_STUDY TEXT:_
········
I am white. Glowingly white. BUT I am working on tattooing over all that!
Great post, it made me think.

I consider myself a "mutt": Italian, French, Engliah and (gods know what else) the dark eyes, hair and slight olive skin to show for it.

If I have to fill anything out, I put "Martini or Mutt" or just put "human"

:D
My paternal grandfather was from Spain, my grandmother always claimed vehemently that we were NOT Mexican but Spanish, though I suspect she may have been more Mexican than she wanted us to know, my mother's family from Scotland/England by way of Nebraska. Growing up with a last name of Fernandez and a French first name, people asked me if I was French. These days people assume I'm white, but I like to check the little box for Hispanic anyway.
I'm white with blue eyes, blonde hair and olive skin, thanks to my Norwegian/Welsh/Scots heritage. One of the most welcome changes I've seen in the multi-cultural hot pot where I live is the colour blindness among college-age students. I was 14 before I saw my first non-white in person -- other than Chinese restaurant owners and their families -- and I can't even imagine that degree of cultural homogeneity today. But really, it wasn't so very long ago in this part of the world.
It's definitely true that children today don't equate color with who can be their friend. My children's father was half cherokee and half African-American. My children have friends who are every color of the rainbow, and cousins who are half Korean. They simply don't see the differences that aren't there.
Hey, thanks everybody who's been reading and responding to this post. I admire so many of you for the quality of your writing and the courage and honesty of the stories you tell. I think I'm finally getting the hang of this blogging thing.

But damn, it's getting addictive!
I love that you wrote of white as absence of color.

I think the kids--and they're not little kids--are much cooler about "race" then older generations. Day to day it's pretty mellow at my middle school in LA. Things do get stirred up now and then, but I don't think it's where the kids are coming from on their own.
I once had to fill out applications for clients at a job I had. A part of the 'app' was about race. For the first two weeks ,I never asked the questions ,but under 'other' I wrote in 'human'. I was fired.
Lovely reflection. I'm about as white as it gets -- but I discovered I share a great-great-great grandmother with Langston Huges. The world is a beautiful, multi-colored place. I'm glad kids are starting to see this as a positive :).
Wonderful perspective. Thank you for introducing it. Your post demands reflection.
Me? I'm apparently colorless (with perhaps some Sioux way back).
Rated
A cousin who does genealogy tracked the Enex family, from which we're mutually descended, all the way back to the fifteen hundreds, and found out they were originally "black Dutch." That means "Moorish," which means black.

So one year I sent out print-'em-yourself Christmas cards to twenty five or so relatives with a list like this inside:

1. Cousin Fred found out Enex means "black Dutch."

2. "Black Dutch" = Moorish = black

3. Therefore we're all part black.

4. Therefore HAPPY KWANZAA

Some of my older kin are still pissed.

I rather like that. . .
A splendid ponder on something that's mercifully on its way to becoming an imponderable, but is still with us. As an Irish/Powatomac Indian/Negro/German who looks more and more like an albino (at least in the winter) I haven't been asked that question since junior high, and then it was by a black friend. It turned out he didn't really care, but was curious. It's that "absence of color" thing that's really striking. That and this piece. Great job!
········
_SUPPLIED MATERIAL:_

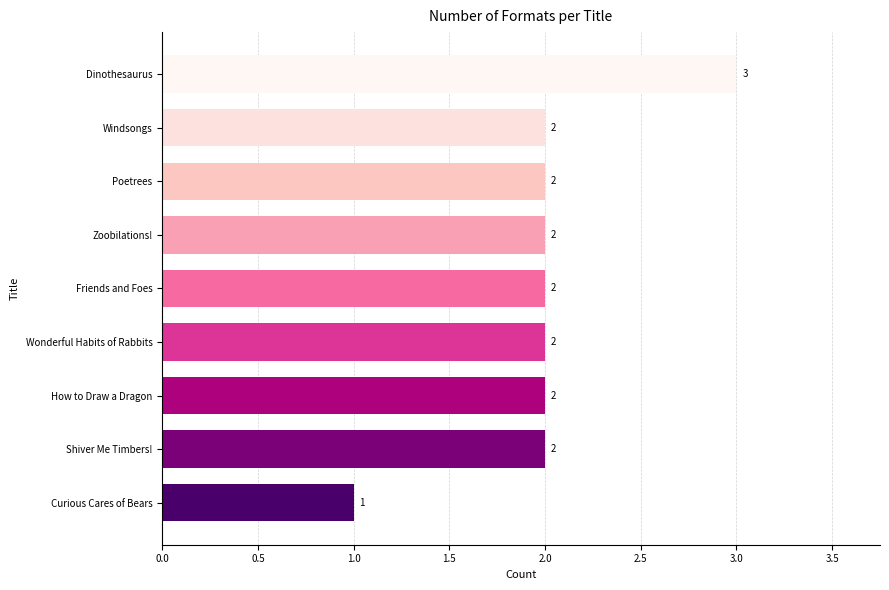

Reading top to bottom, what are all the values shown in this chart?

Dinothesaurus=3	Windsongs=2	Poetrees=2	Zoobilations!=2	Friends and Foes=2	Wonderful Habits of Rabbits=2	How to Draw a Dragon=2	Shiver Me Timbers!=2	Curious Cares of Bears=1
········
_WORK INSTRUCTIONS:_ In the blog comments on race, what happened to the person who wrote "human" under "other" on client applications?

_EXERCISE RESPONSE:_ They were fired.